(DOWNLOAD) "Feminism as Life's Work" by Mary K. Trigg # Book PDF Kindle ePub Free

eBook details
- Title: Feminism as Life's Work
- Author : Mary K. Trigg
- Release Date : January 23, 2014
- Genre: Social Science,Books,Nonfiction,History,United States,
- Pages : * pages
- Size : 3354 KB
Description
With suffrage secured in 1920, feminists faced the challenge of how to keep their momentum going. As the center of the movement shrank, a small, self-appointed vanguard of āmodernā women carried the cause forward in life and work. Feminism as Lifeās Work profiles four of these women: the author Inez Haynes Irwin, the historian Mary Ritter Beard, the activist Doris Stevens, and Lorine Pruette, a psychologist. Their life-stories, told here in full for the first time, embody the changes of the first four decades of the twentieth centuryāand complicate what we know of the period.

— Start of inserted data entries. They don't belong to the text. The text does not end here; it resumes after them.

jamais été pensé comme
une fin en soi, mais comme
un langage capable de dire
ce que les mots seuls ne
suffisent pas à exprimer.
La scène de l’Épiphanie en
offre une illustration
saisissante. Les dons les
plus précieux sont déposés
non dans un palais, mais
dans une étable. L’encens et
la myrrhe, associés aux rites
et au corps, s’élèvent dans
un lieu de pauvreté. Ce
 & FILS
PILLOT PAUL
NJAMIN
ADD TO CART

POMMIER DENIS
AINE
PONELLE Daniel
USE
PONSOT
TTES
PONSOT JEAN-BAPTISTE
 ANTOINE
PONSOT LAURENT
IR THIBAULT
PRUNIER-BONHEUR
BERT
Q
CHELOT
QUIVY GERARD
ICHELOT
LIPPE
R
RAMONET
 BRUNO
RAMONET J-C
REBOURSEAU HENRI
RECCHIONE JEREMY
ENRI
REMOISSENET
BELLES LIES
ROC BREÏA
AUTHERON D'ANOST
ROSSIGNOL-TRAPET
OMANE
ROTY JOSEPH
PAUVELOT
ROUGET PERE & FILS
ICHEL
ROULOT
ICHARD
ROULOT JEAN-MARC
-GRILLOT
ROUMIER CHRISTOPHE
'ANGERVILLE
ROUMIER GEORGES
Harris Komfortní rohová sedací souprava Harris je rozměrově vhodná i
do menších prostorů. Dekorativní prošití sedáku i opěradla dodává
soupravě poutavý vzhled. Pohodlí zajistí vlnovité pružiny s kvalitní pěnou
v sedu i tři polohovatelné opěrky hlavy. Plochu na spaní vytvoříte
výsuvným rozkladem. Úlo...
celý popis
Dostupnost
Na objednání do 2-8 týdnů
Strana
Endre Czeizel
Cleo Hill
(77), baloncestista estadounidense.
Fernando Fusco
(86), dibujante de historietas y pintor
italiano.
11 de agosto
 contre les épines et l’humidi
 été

Through these womenās intertwined stories, Mary Trigg traces the changing nature of the womenās movement across turbulent decades rent by world war, revolution, global depression, and the rise of fascism. Criticizing the standard division of feminist activism as a series of historical waves, Trigg exposes how Irwin, Beard, Stevens, and Pruette helped push the U.S. feminist movement to victory and continued to propel it forward from the 1920s to the 1960s, decades not included in the āwaveā model. At a time widely viewed as the ādoldrumsā of feminism, the women in this book were in fact taking the cause to new sites: the National Womenās Party; sexuality and relations with men; marriage; and work and financial independence. In their utopian efforts to reshape work, sexual relations, and marriage, modern feminists ran headlong into the harsh realities of male power, the sexual double standard, the demands of motherhood, and gendered social structures.
In Feminism as Lifeās Work, Irwin, Beard, Stevens, and Pruette emerge as the heirs of the suffrage movement, guardians of a long feminist tradition, and catalysts of the belief in equality and difference. Theirs is a story of courage, application, and perseveranceāa story that revisits the ābleak and lonely yearsā of the U.S. womenās movement and emerges with a fresh perspective of the history of this pivotal era.